As I sat on the laundry room floor saying goodbye and apologizing for the horrible singing, long talks, tirades and tears she endured over her 12 years as my sidekick I realized how thankful I was she chose to wander; she lived a good life. An open gate was a ticket to see a world usually closed off. No leash, no rules, no set path.
Last July an email from my attorney dropped into my inbox. It was a copy of my final divorce decree. I looked at the screen and read, and then reread the words stating my marriage was irretrievably broken. I lived in the safety, security and confines of my marriage for 21 years and suddenly the gate was open. Unlike the confident corgi before me, I froze. I hesitated and did not want to budge. It did not matter who left the gate open or why the gate was left open. It was open. There was no set path, no guide and I was untethered.
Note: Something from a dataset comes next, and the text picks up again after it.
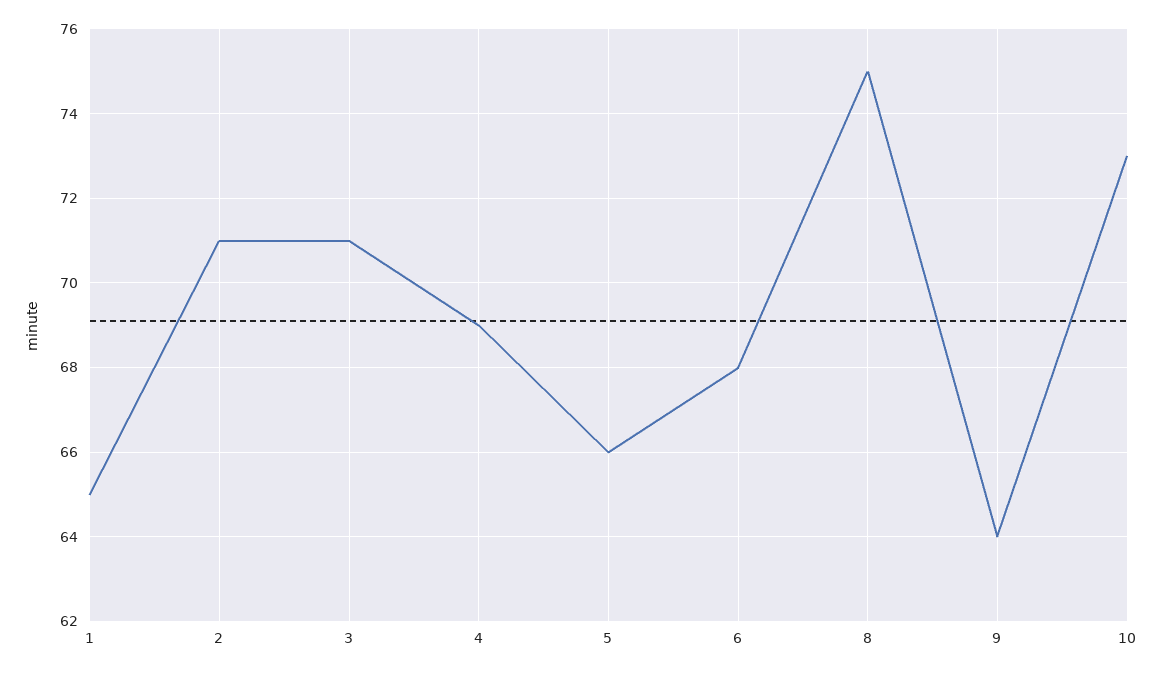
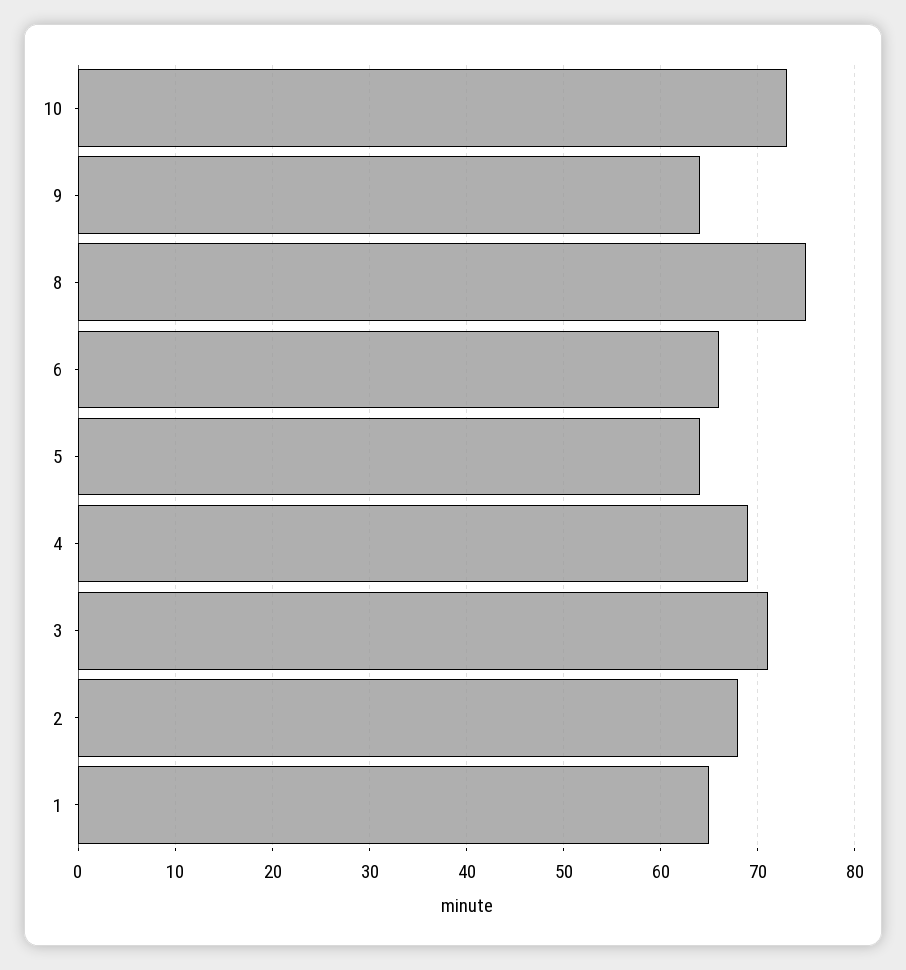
2: 71 -> 68
5: 66 -> 64
6: 68 -> 66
Freedom is exhilarating and exhausting. I soon realized why Beatrice passed out when she returned home from her escapades. I have learned much about grief, loss and love as I have timidly exited my gate. We don’t leave things we love because we want to. Sometimes, most times it is dictated by circumstances beyond our control, and control is a poorly fabricated illusion. If and when, where and how the gate is left open is not controllable, but how and when you exit is. A divorce, death, loss of a job or close friendship are all reasons our gates are flung open. We can stay within our walls or venture out. The choice is ours, and though my charm is not as evident and my rear end is not corgi level cute I chose to be like Bea. She knew there was life beyond the yard she loved and never hesitated to seek it out.